Last month, Sanders said during the press briefing, “Certainly we want to make sure that all law enforcement is carrying out the letter of the law. The president is very supportive of law enforcement. But at the same time, in these specific cases and these specific instances, those will be left up to local authorities to make that determination, and not something for the federal government to weigh into.”
Curtis Gordon, Clark’s uncle, told BuzzFeed News that being thrown into the national spotlight after the killing of a family member was “hell,” and said he wasn’t surprised by the White House’s comments.

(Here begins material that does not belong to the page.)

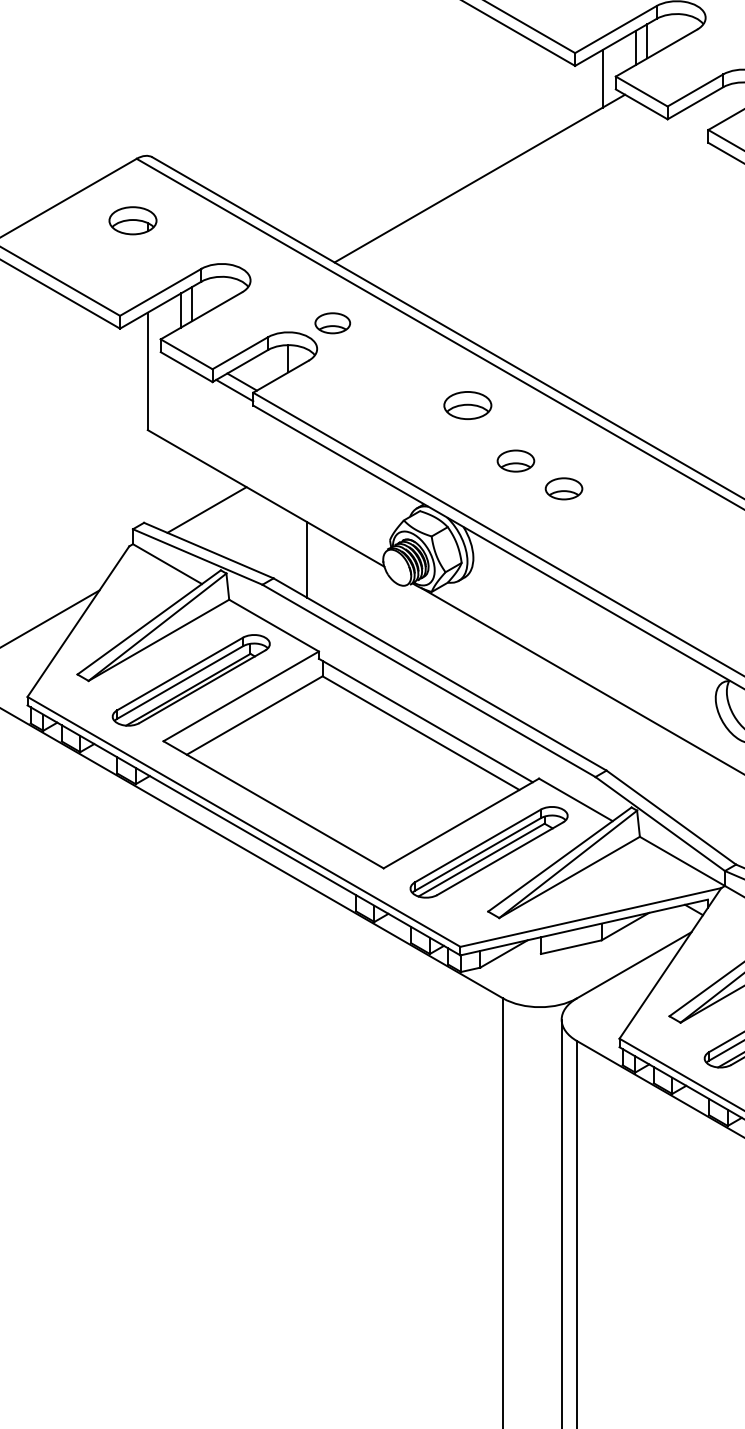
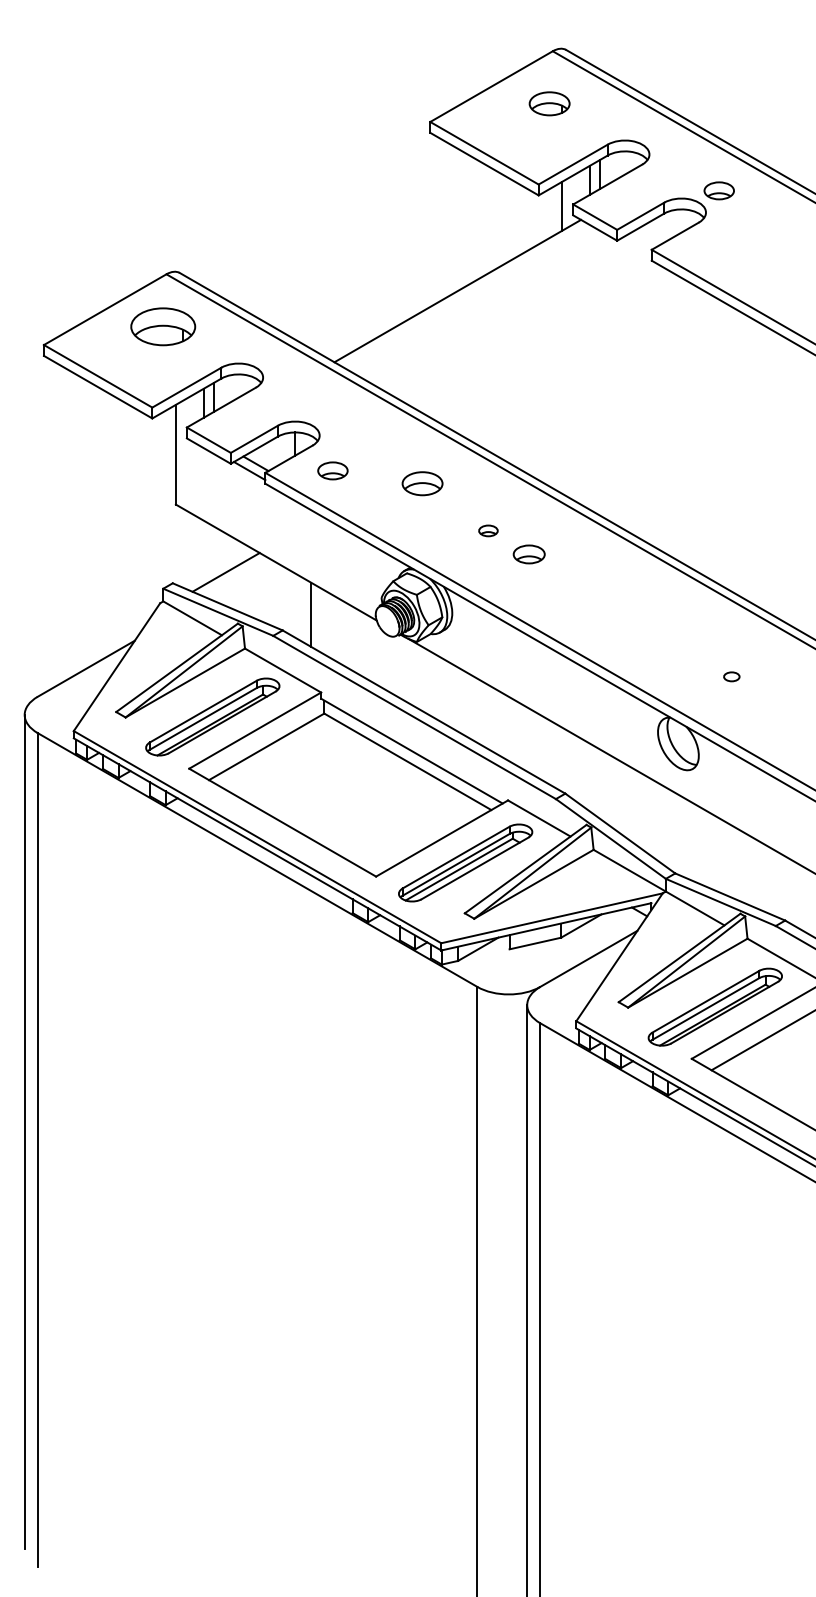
part: (133, 220) -> (163, 326), size x1.6
part: (332, 322) -> (332, 470), moved
part: (467, 405) -> (422, 483), moved
part: (516, 460) -> (488, 530), size x0.6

“We feel that it’s a disgrace and an insult to us as citizens of this country that when it’s decided when we’re a part of our nation as a whole and when we’re separated,” said Gordon. “Either we are the United States of America or we’re divided. Trump seems to think that when it comes to death by law enforcers it’s a local issue. It’s an insult to us as people, as Californians and as citizens that our president picks and chooses when to get involved.”
Crump said the White House again evoked a “states rights argument” to advocate for “legalized discrimination.” “When the White House tries to shift it aside and marginalize the matter as local, we have to stand up and speak up and fight for our children. This is about the lives of our children,” said Crump.
Gwen Carr, the mother of Eric Garner, characterized the reaction as racist. “All of our issues began as a local matter,” Carr told BuzzFeed News. “But it’s what people do nationally across the board which affects the case, so for him to say that was a very racist statement. In other words, it was like he was saying, ‘That belongs to the black community and I’m not a part of it.’ That’s what it sounds like to me.”